WHAT YOU ARE ASKED TO DO
Quote the stretch of the data from the line containing "À la fin de ce guide, vous saurez exactement" through the line containing "Passer l'inspection", reproducing each line without any change.

AVAILABLE DATA
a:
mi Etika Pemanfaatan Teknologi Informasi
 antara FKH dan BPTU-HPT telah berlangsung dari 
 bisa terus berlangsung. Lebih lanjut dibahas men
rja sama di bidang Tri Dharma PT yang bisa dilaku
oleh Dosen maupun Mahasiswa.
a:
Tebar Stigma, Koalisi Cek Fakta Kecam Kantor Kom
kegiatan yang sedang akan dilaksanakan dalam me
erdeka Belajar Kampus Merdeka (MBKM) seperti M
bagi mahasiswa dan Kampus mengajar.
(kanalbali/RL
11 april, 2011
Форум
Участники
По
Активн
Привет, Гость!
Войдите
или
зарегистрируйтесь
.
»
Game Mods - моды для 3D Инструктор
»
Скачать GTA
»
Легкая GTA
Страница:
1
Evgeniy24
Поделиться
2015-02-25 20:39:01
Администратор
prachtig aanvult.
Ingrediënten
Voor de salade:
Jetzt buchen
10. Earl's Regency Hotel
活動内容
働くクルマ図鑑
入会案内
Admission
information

---

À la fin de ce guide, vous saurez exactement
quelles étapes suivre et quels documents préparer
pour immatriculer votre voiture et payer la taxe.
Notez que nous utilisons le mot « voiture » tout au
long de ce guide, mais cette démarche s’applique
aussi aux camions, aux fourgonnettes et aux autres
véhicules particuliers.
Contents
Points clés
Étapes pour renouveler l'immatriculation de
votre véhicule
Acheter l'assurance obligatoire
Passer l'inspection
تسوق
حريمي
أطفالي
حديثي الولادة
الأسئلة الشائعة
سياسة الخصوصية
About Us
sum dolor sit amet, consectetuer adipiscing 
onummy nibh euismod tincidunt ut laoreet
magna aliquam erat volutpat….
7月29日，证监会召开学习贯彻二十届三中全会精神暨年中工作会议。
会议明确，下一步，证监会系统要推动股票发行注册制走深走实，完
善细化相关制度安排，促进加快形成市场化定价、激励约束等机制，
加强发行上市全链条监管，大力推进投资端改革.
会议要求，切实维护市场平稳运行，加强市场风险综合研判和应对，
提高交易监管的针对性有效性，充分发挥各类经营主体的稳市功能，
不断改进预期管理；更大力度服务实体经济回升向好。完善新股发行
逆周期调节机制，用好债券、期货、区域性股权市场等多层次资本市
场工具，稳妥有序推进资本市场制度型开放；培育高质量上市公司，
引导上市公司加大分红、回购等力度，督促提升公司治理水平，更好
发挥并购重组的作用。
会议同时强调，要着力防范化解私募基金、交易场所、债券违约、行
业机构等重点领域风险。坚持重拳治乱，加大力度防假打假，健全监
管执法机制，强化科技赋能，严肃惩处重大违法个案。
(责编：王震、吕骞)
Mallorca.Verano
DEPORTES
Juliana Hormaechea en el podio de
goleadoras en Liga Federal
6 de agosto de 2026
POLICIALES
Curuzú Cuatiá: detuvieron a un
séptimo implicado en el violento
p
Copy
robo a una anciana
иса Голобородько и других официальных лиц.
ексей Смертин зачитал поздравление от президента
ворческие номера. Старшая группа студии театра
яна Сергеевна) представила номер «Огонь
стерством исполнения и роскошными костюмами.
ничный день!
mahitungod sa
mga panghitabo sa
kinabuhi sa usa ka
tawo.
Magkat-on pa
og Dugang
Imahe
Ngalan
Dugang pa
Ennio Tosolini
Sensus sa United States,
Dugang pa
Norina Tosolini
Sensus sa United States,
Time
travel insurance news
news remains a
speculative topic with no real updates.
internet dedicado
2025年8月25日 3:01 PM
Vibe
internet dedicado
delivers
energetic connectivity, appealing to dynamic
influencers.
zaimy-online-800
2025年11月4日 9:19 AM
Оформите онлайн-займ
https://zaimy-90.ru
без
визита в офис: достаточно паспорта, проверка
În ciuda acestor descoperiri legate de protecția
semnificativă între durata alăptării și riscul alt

FINAL ANSWER
À la fin de ce guide, vous saurez exactement
quelles étapes suivre et quels documents préparer
pour immatriculer votre voiture et payer la taxe.
Notez que nous utilisons le mot « voiture » tout au
long de ce guide, mais cette démarche s’applique
aussi aux camions, aux fourgonnettes et aux autres
véhicules particuliers.
Contents
Points clés
Étapes pour renouveler l'immatriculation de
votre véhicule
Acheter l'assurance obligatoire
Passer l'inspection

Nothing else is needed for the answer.